Assignment: Give the data below again, word for word.

-- Information provided follows --

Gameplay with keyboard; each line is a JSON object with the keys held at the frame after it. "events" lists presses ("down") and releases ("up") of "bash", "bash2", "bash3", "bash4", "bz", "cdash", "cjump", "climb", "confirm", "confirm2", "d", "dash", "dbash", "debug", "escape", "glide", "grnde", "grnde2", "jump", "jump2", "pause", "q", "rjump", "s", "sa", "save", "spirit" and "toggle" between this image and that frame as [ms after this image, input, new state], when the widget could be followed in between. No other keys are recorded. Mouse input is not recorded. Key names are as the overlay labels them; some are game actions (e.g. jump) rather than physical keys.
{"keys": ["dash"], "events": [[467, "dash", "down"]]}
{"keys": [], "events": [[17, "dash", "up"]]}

-- Information provided concluded --

Written response:
Gameplay with keyboard; each line is a JSON object with the keys held at the frame after it. "events" lists presses ("down") and releases ("up") of "bash", "bash2", "bash3", "bash4", "bz", "cdash", "cjump", "climb", "confirm", "confirm2", "d", "dash", "dbash", "debug", "escape", "glide", "grnde", "grnde2", "jump", "jump2", "pause", "q", "rjump", "s", "sa", "save", "spirit" and "toggle" between this image and that frame as [ms after this image, input, new state], when the widget could be followed in between. No other keys are recorded. Mouse input is not recorded. Key names are as the overlay labels them; some are game actions (e.g. jump) rather than physical keys.
{"keys": ["dash"], "events": [[467, "dash", "down"]]}
{"keys": [], "events": [[17, "dash", "up"]]}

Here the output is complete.